Because converting between evaluations and coefficients and in-place multi-point evaluation are linear operations, you can compute C_{n+1} ... C_{2n} despite the fact that the C_i's are elliptic curve points. Furthermore, because C_i is linear in D_i (ie. comm(D_1 + D_2) = comm(D_1) + comm(D_2) and comm(D * k) = comm(D) * k where the + and * on the right hand sizes are elliptic curve addition and multiplication), we get two nice properties:

  • C_{n+1} is the correct commitment to D_{n+1} (and so on for each index up to 2n)
  • If W_{i, j} = G * (as\_polynomial(D_i) // (X - \omega^j)) is the Kate witness verifying that D_i[j] actually is in that position in D_i, then you can take [W_{1, j} ... W_{n, j}] and also do a low-degree extension to generate [W_{n+1, j} ... W_{2n, j}]

To recap:

  • The block producer can generate the commitments C_{n+1} .... C_{2n} to the “redundancy batches” D_{n+1} ... D_{2n} without knowing anything except the commitments
  • If you know D_1[j] ... D_n[j] for some column j, you can reconstruct the values in that position in all of the redundancy batches, and those values are immediately verifiable

This gives us the conditions needed to have a very efficient protocol for computing and publishing the entire extended data. The design would work as follows:

  • When doing the initial round of data availability sampling, each node would use the same indices for each batch. They would as a result learn D_1[j] ... D_n[j] and W_{1,j} ... W_{n,j} for some random j
  • They can then reconstruct D_{n+1}[j] .... D_{2n}[j] and W_{n+1,j} ... W_{2n,j}
  • If there are \ge O(M) nodes (reminder: M is the number of chunks), and the data is available, then with high probability for every row i \in [n+1, 2n] there will be a node that learns D_i[j] for enough positions j that if they republish that data, all of D_i can be reconstructed

This gives us an end state similar to the 2D encoding here, except (i) we avoid any fraud proofs, and (ii) we avoid the need for one node to serve as the bottleneck that aggregates all the data to generate the extended Merkle root.

5 Likes

I really like this scheme. It is very elegant! For this scheme it might make a lot of sense to keep the data blocks the same size.

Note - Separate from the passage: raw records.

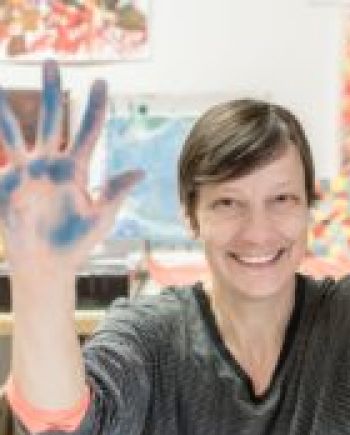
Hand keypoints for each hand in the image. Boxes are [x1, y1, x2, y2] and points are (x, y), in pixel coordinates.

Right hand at [0, 60, 142, 274]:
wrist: (50, 263)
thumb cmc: (78, 241)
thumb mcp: (101, 216)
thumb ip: (115, 191)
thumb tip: (141, 170)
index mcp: (76, 168)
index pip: (87, 131)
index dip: (93, 108)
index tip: (100, 81)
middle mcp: (51, 163)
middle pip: (51, 120)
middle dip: (50, 92)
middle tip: (52, 61)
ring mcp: (27, 171)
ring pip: (17, 132)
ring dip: (8, 108)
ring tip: (1, 85)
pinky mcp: (8, 182)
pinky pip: (0, 153)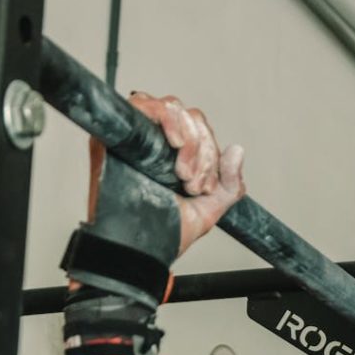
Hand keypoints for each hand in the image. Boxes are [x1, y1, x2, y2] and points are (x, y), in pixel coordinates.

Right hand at [88, 92, 245, 256]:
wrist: (139, 250)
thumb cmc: (166, 232)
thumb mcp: (209, 208)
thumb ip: (229, 183)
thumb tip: (237, 150)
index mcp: (176, 155)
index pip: (200, 128)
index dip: (210, 152)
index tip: (203, 188)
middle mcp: (156, 142)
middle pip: (189, 115)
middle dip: (202, 149)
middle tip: (192, 183)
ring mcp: (137, 137)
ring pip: (171, 107)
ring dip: (188, 138)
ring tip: (183, 173)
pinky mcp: (117, 136)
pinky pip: (141, 104)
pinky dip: (165, 116)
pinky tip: (175, 142)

One note: while this is still O(n \log n), it will need an FFT in the group. Quite doable though since this isn’t expected to be big.

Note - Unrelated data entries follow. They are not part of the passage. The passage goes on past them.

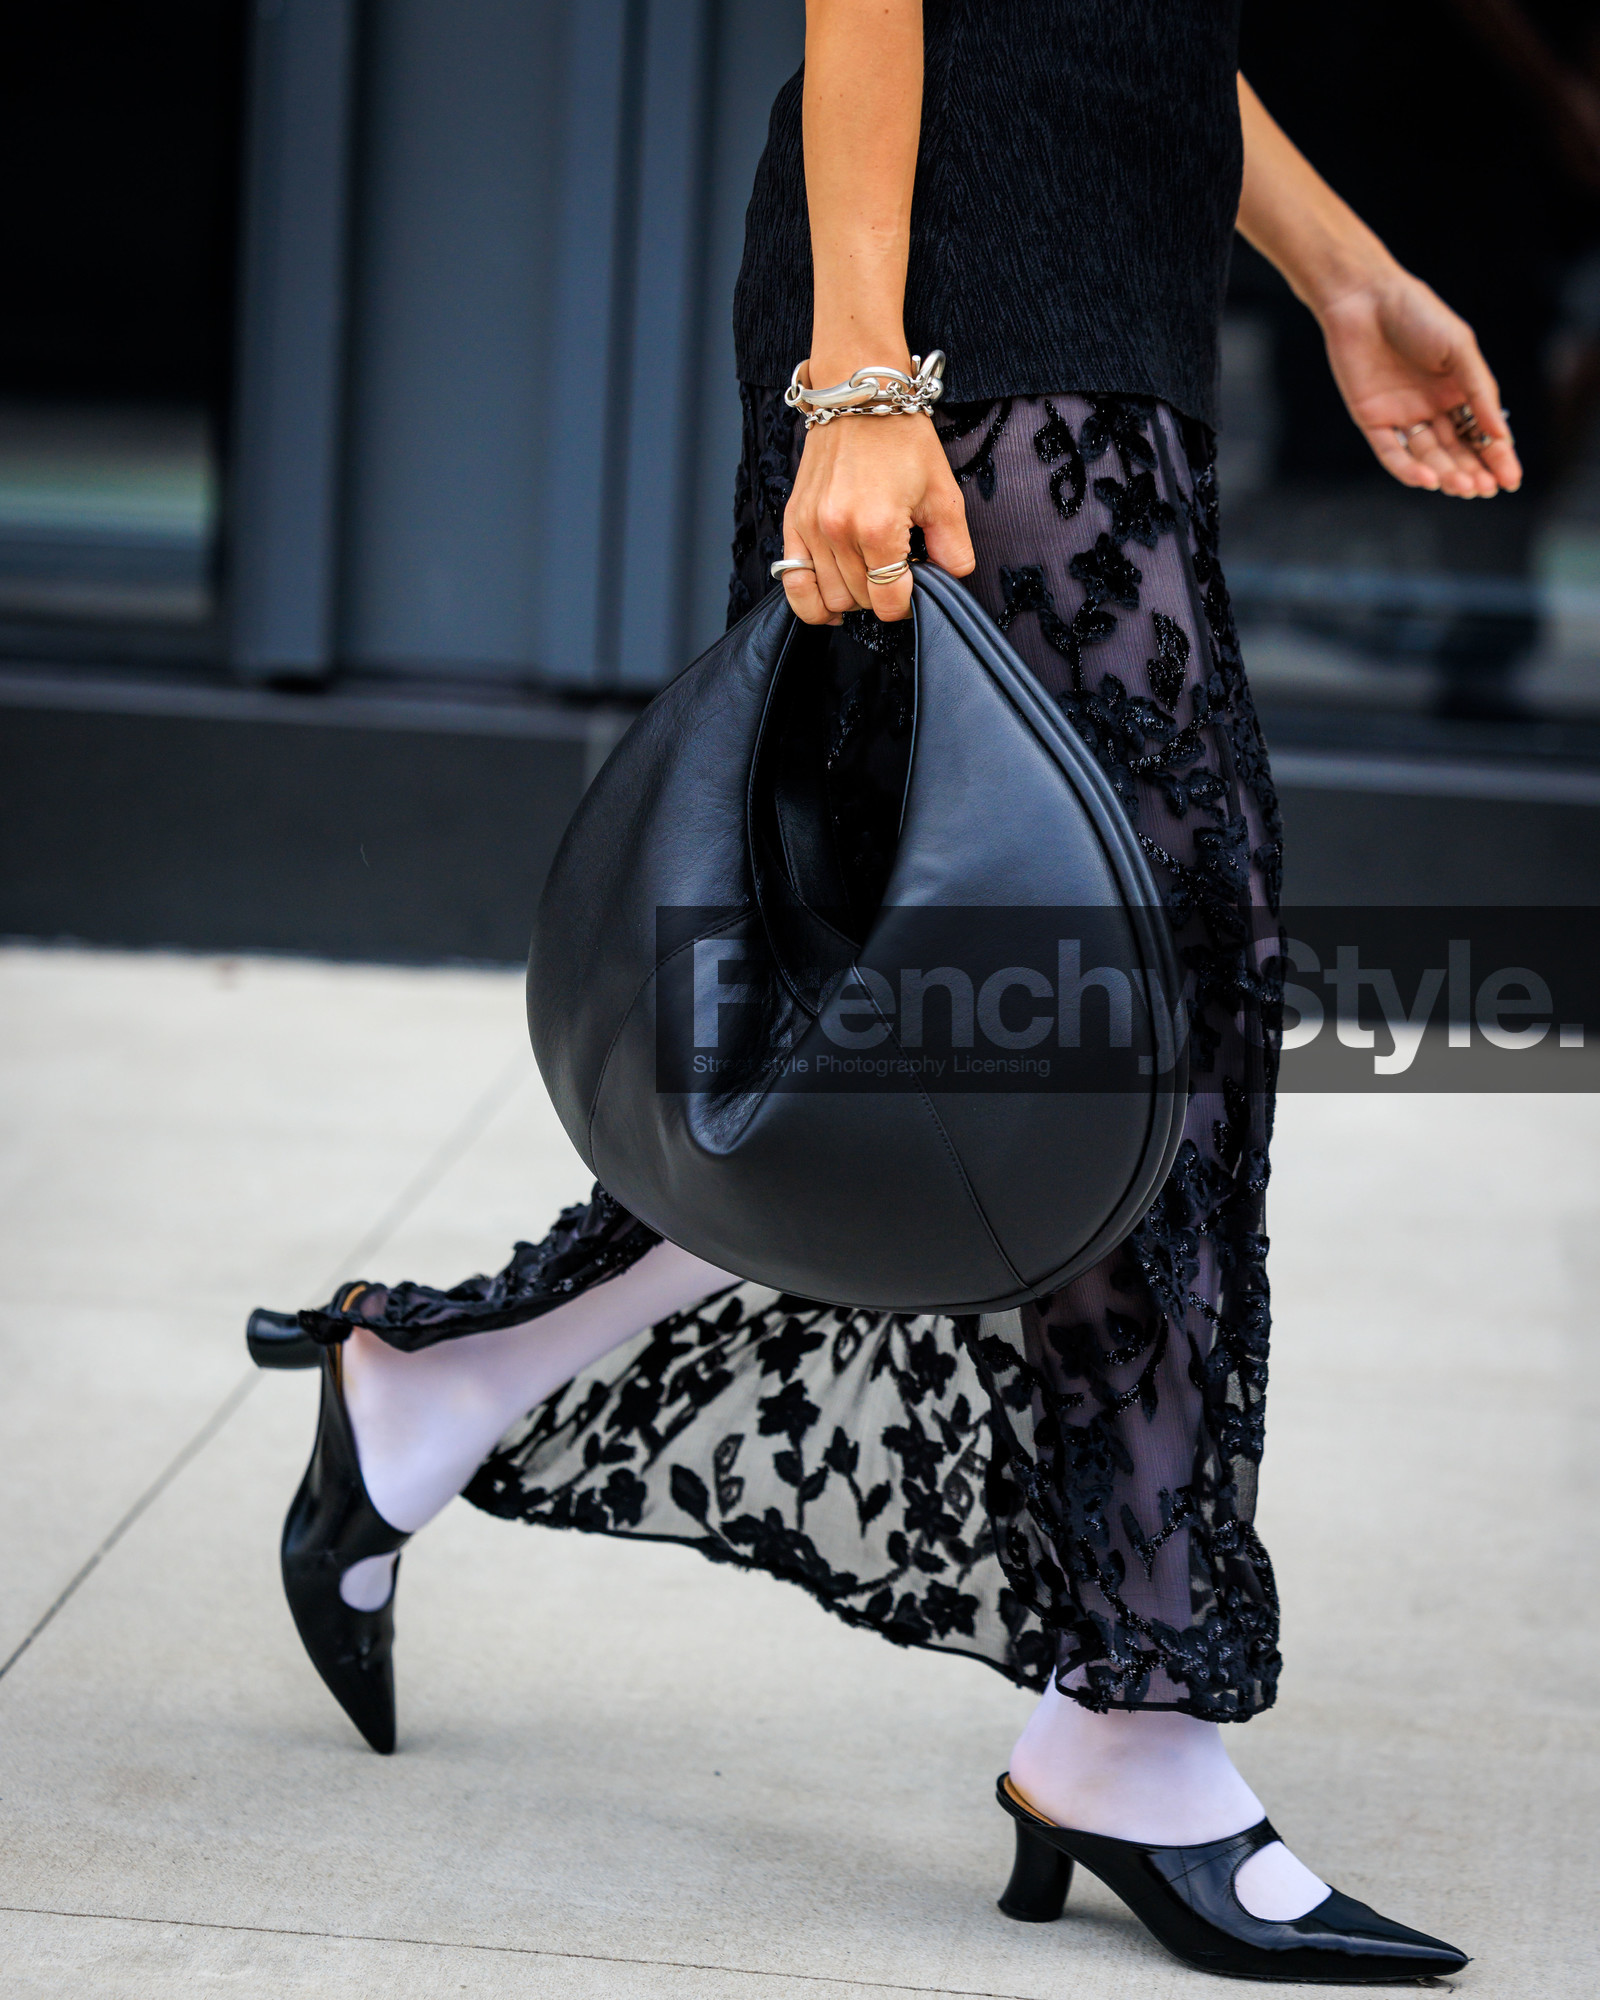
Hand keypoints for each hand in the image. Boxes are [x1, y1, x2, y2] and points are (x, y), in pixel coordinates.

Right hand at [779, 410, 975, 624]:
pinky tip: (831, 602)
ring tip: (868, 574)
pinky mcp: (793, 522)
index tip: (912, 589)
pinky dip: (812, 601)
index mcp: (878, 526)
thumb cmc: (901, 438)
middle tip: (894, 571)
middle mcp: (838, 531)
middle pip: (860, 601)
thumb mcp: (942, 491)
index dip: (905, 604)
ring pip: (829, 598)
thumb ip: (953, 545)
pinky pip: (793, 583)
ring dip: (852, 597)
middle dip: (881, 595)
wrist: (859, 397)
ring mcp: (810, 528)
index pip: (888, 601)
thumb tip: (952, 579)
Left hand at [1318, 269, 1522, 496]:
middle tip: (1484, 489)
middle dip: (1472, 472)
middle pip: (1456, 451)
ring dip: (1445, 474)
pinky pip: (1392, 453)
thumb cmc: (1418, 315)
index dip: (1497, 458)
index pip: (1482, 432)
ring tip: (1462, 486)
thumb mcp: (1460, 349)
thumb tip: (1500, 434)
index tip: (1510, 481)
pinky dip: (1408, 469)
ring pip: (1427, 457)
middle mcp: (1433, 408)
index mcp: (1459, 390)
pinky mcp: (1372, 421)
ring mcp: (1403, 416)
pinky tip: (1428, 479)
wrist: (1366, 300)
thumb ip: (1479, 391)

For this scheme it might make a lot of sense to keep the data blocks the same size.

Indeed! Though if we want to use it in an EIP 1559 context it could make sense to do what we were already doing for the Merkle data availability scheme and split each block up into multiple rows.

One note: while this is still O(nlogn) , it will need an FFT in the group. Quite doable though since this isn’t expected to be big.

Right. Even if we adopt the “split each block into multiple rows” technique there would still at most be only a few hundred rows.